"CoolPint" <co******@yahoo.co.uk> wrote in message
news:15**************************@posting.google.c om...
It seems to me that I cannot assign objects of a class which has a
constant data member since the data member cannot be changed once the
constructor calls are completed. Is this the way it is meant to be? Am I
not suppose not to have any constant data member if I am going to have the
assignment operator working for the class?

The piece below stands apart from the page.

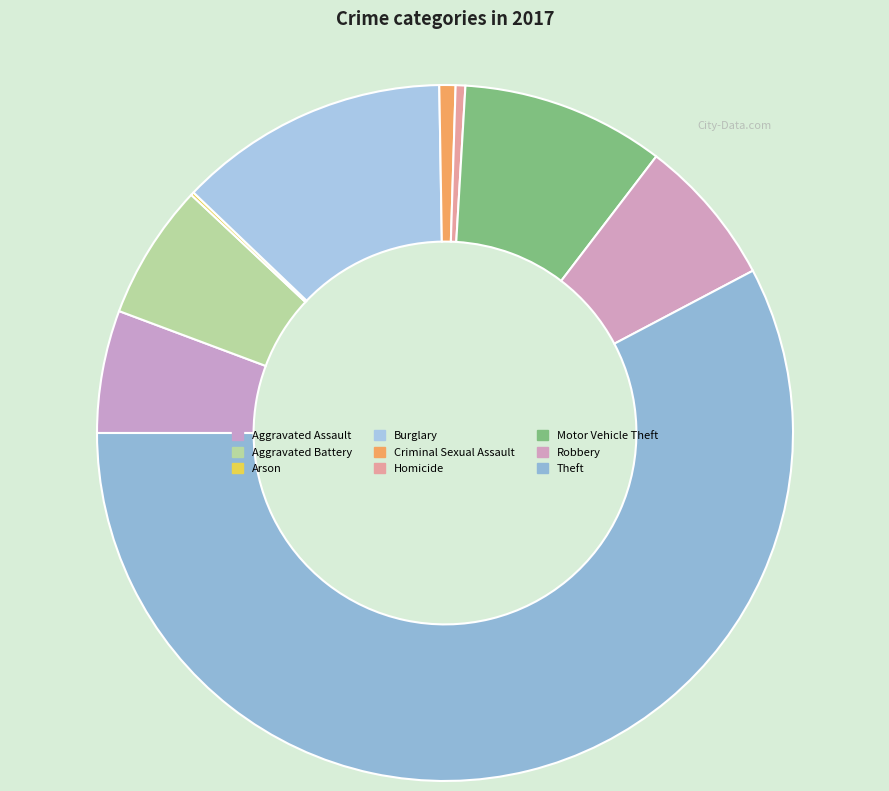

How many slices are in this pie chart?

9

Or am I missing something here and there is something I need to learn
about?
You mean, you have a class like this
class Foo
{
const int unchangeableValue;
int changeableValue;
public:
Foo (int, int);
};
Foo::Foo (int value1, int value2) :
unchangeableValue(value1), changeableValue(value2)
{
}
and you're trying to do an assignment like this?
Foo foo1(1, 2);
Foo foo2(3, 4);
foo1 = foo2;
This is called "copy assignment," because both objects in the assignment are
of the same type. The default method used for copy assignment is called
"memberwise copy." In this method, each member of one object is simply
assigned to the corresponding member of the other object. So this statement
foo1 = foo2;
leads to code that assigns foo2.unchangeableValue to foo1.unchangeableValue,
and assigns foo2.changeableValue to foo1.changeableValue. The problem, of
course, is that you can't assign foo2.unchangeableValue to
foo1.unchangeableValue, because unchangeableValue is defined to be const.
One solution would be to define unchangeableValue to be non-const. But that
may not be what you want.
Another solution might be to define unchangeableValue as a static member of
Foo. Static members aren't involved in copy assignment. But the side
effect would be that every instance of Foo would have the same
unchangeableValue. This may or may not be acceptable to you.

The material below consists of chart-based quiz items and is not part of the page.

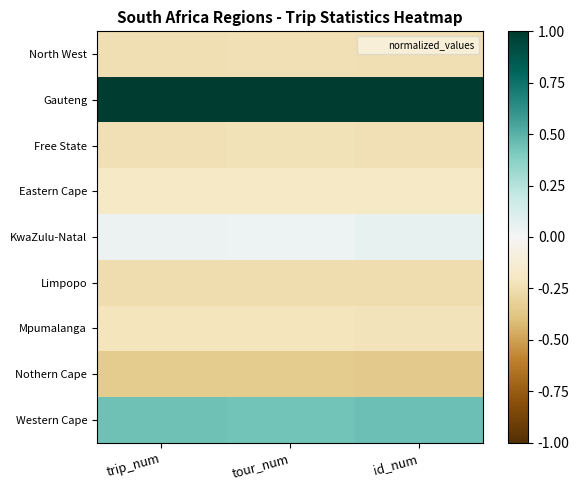

How many series are shown in this chart?

9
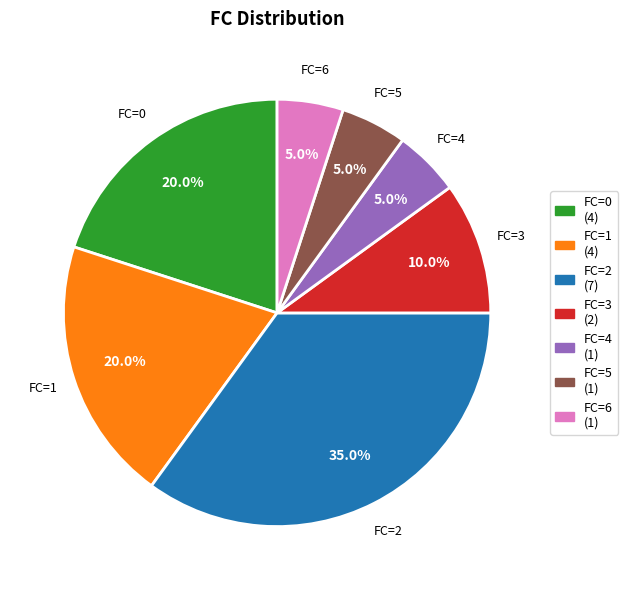

Is there a majority slice in this chart?

No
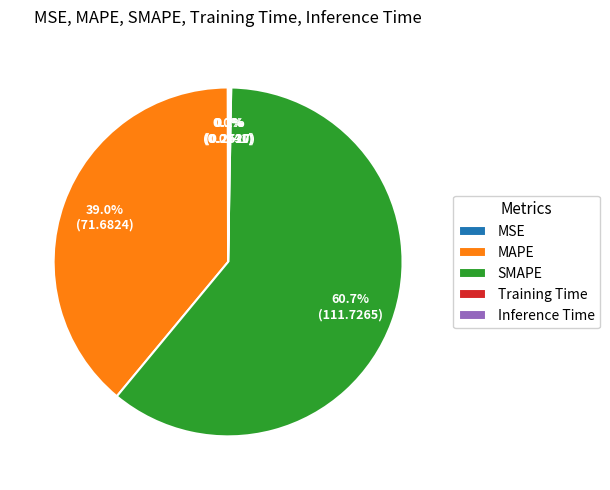

What is the majority slice?

SMAPE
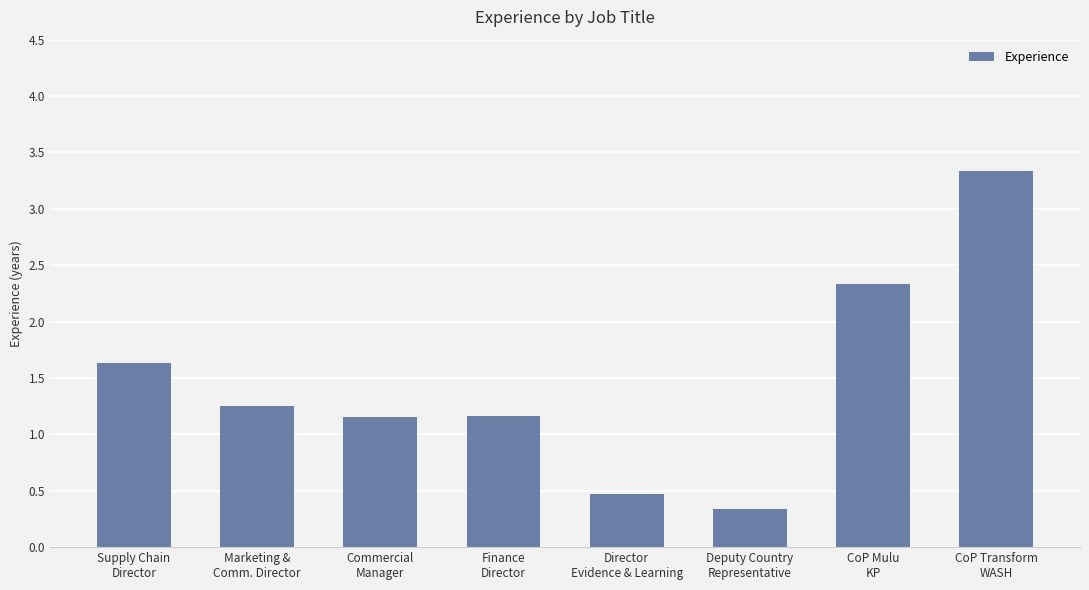

What is the smallest value displayed?

0.3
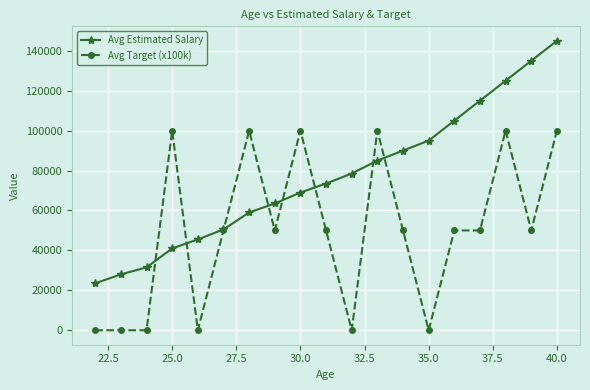

What is the highest value of the Avg Estimated Salary series?

145000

Another solution would be to "overload" the copy assignment operator for
Foo. In other words, substitute your own copy-assignment operation for the
default memberwise-copy operation.
You overload the assignment operator by adding a new member function to Foo.

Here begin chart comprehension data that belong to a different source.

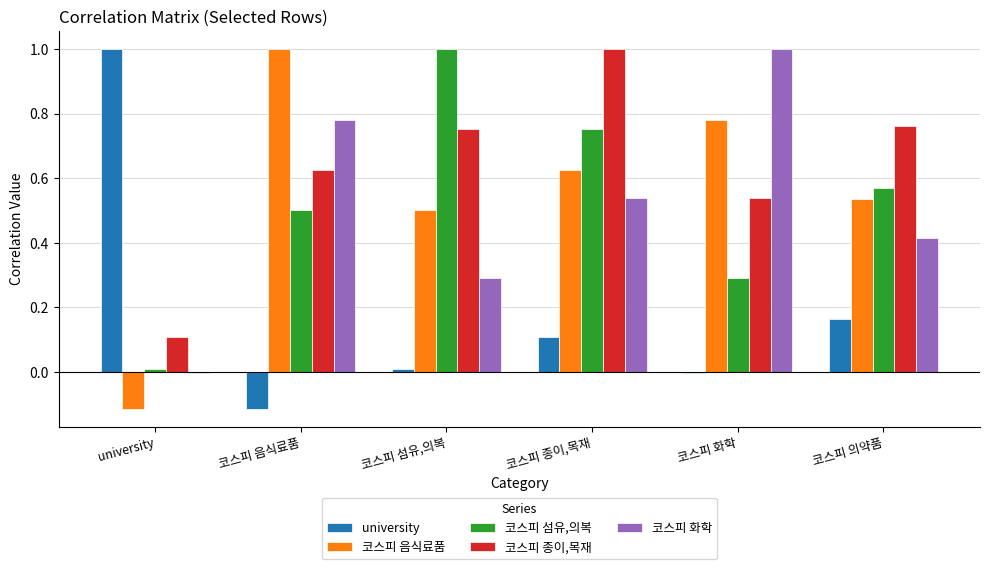

How many groups of bars are there?

6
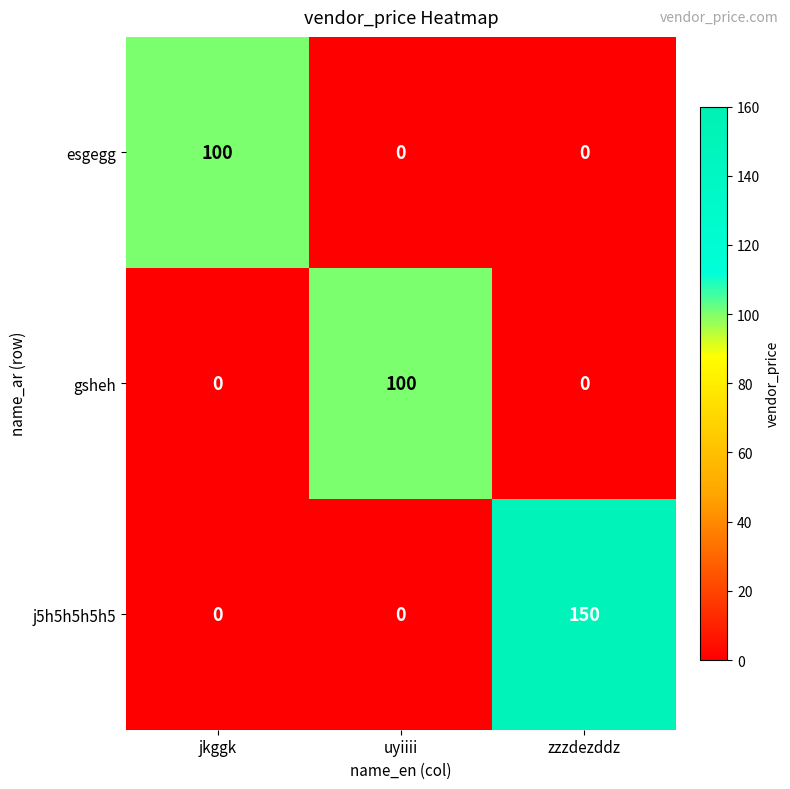

How many categories are shown in the chart?

3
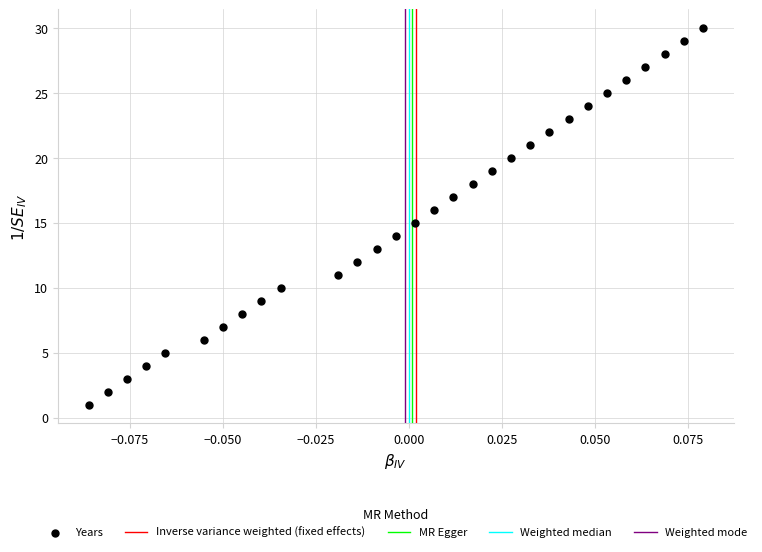

What is the range of Y values (max minus min)?

29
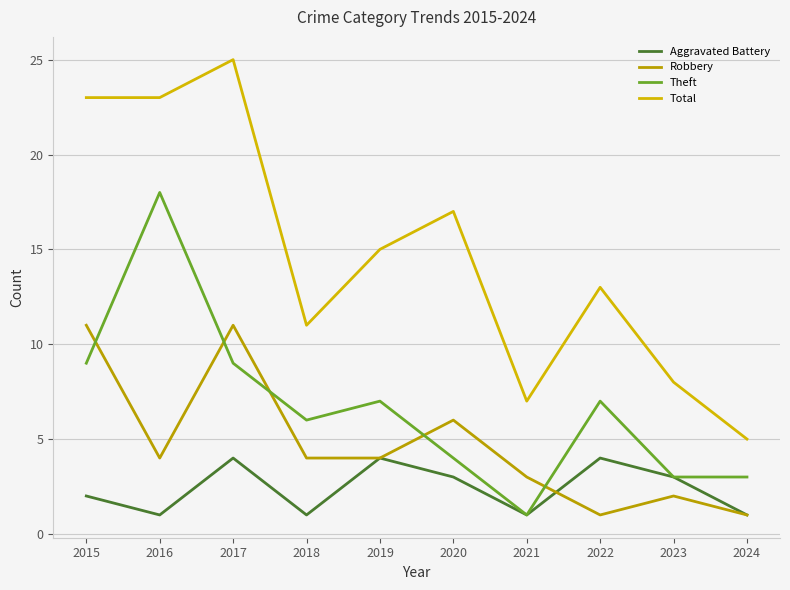

True or false: Total and Theft intersect in this chart.

False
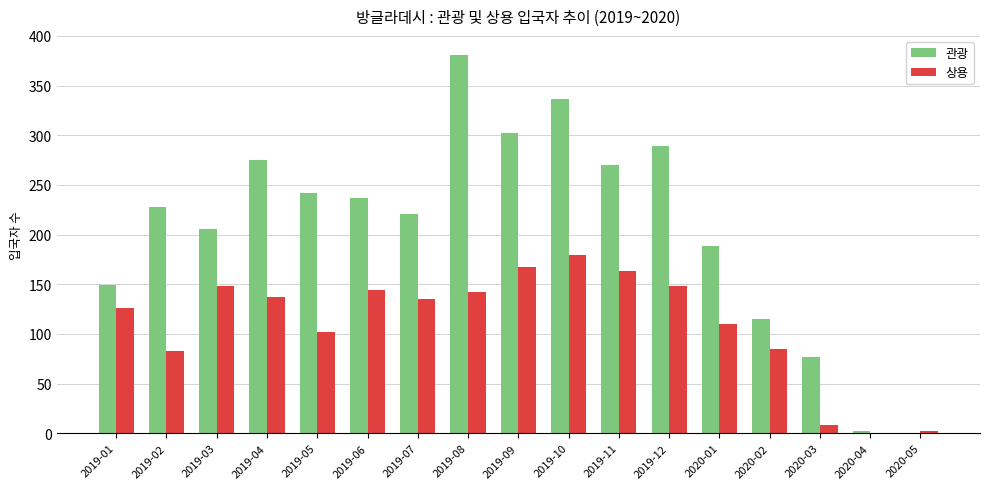

Which series changed the most between 2019-11 and 2020-02?

관광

The name of this function is "operator=":
class Foo
{
int const unchangeableValue;
int changeableValue;
public:
Foo (int, int);
Foo &operator= (Foo const &);
};
// constructor
Foo::Foo (int value1, int value2) :
unchangeableValue(value1), changeableValue(value2)
{
}
// copy assignment
Foo &Foo::operator= (Foo const &other)
{
// we're ignoring unchangeableValue
changeableValue = other.changeableValue;
return *this;
}
Now this statement
foo1 = foo2;
leads to this function call:
foo1.operator=(foo2);
Since operator= doesn't attempt to assign to unchangeableValue, it's legal.
Hope that helps. Let us know if you have further questions.
Regards,
Russell Hanneken
rh*******@pobox.com